How do you feel about making demands when it comes to how others need to start serving you better?
My Story. It seems, I seem, so foolish. I'm a Baby Boomer, first person in my family to get a tertiary education, but also married early and had three kids between September 1977 and September 1980, so my 20s and 30s were busy. I returned to work in 1982, part time, and then changed jobs, but not my profession, I just worked in different sectors.I was never really happy or satisfied with my work of family life. My husband was (is) a good man but he is 7 years older than and we sometimes seemed a generation apart. I always wanted to be a writer and I 'dabbled', doing some classes and workshops ... and I love learning. I have an insatiable desire to work out the world by trying to use my brain. I went back to Uni in 2004 (creative writing my dream) and went to PhD level but
while working on that I left my 32 year marriage (my kids were devastated). For two years lived alone and, apart from the grieving process I was in my element. Then I met a man, also creative, and very talented and we ended up going to the theatre together, moving in together, buying a house together and going to Europe in 2017. But when we returned I discovered he'd was having an 'emotional affair' with a woman 40 years his junior. The saga of her (obvious) rejection of him, his breakdown when she blocked him on social media, and the threat to his considerable reputation meant I became his designated 'carer', effectively caring for someone grieving the loss of a very dodgy 'relationship' He's gaslighted me, manipulated me emotionally, and I wish I could simply walk away but I don't want to lose 'our' house (I paid for half of it upfront), I am frightened of being homeless and just really angry and depressed by the unfairness of it all. I've been so down for the last 3 years I've lost friends of 40 and 50 years and feel really flat a lot of the time. Thank you all, again, for sharing your stories. I am sorry I can't reply to all of you ....
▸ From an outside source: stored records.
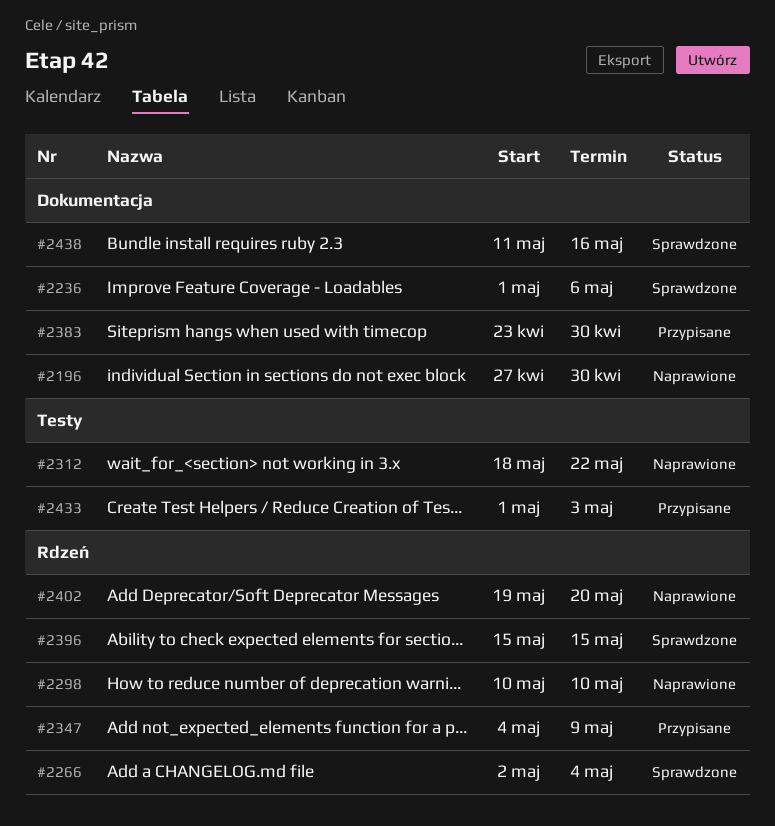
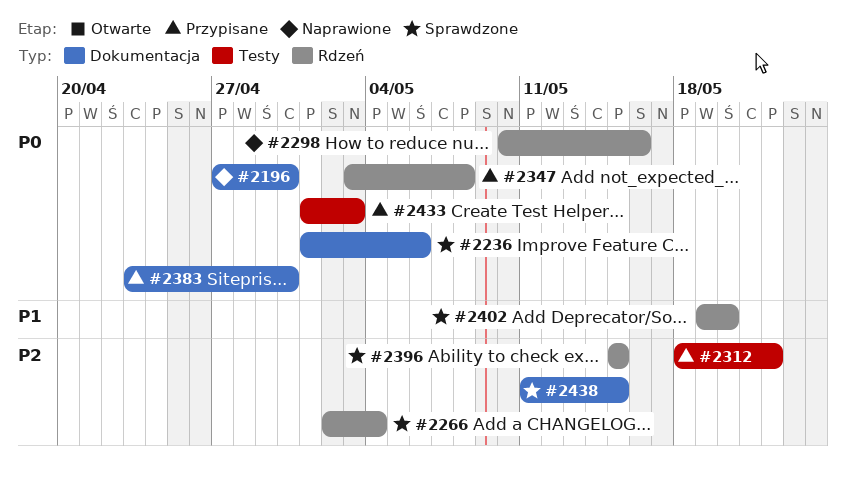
#2298, due: May 10 -> May 16
#2312, status: Naprawione -> Przypisane
#2347, start: May 4 -> May 3
#2347, due: May 9 -> May 8
#2402, status: Naprawione -> Sprawdzone
#2438, due: May 16 -> May 15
Hi There. No one has said I have warmth to me before, it is a strange but nice notion. I guess I started caring for others when I was very young. my mother suffered from depression, but refused to seek help.I was either walking on eggshells around her or looking after her when she was, as she called it, 'upset'. So looking after people is ingrained. And so, making demands of others feels out of character, dangerous (my mother often blamed me for causing her 'upsets') and asking for trouble. Given the reason, as described in my story, why I am depressed means my 'demanding' my partner stop seeing this 'friend' for coffee and not texting her all the time resulted in me feeling as if (as he told me time and again) that I was the problem. I wasn't the problem, I am not the problem. I need to say that to myself until it sinks in ...
Thank you for sharing your story.
I'm so sorry for your experience. It must be very hard for you. But I believe that you're right, you were not the problem, you are not the problem. You're just a very kind person, this shouldn't be a problem anyway.
You mentioned that you couldn't leave your partner, because you're worried about being homeless. Are you still with him now? What's your current status?
You used to be very brave in chasing your dream, which is to become a writer. What I want to say is, it's never too late to do so. We always need some light in our lives, getting back to our initial dreams may be the best way.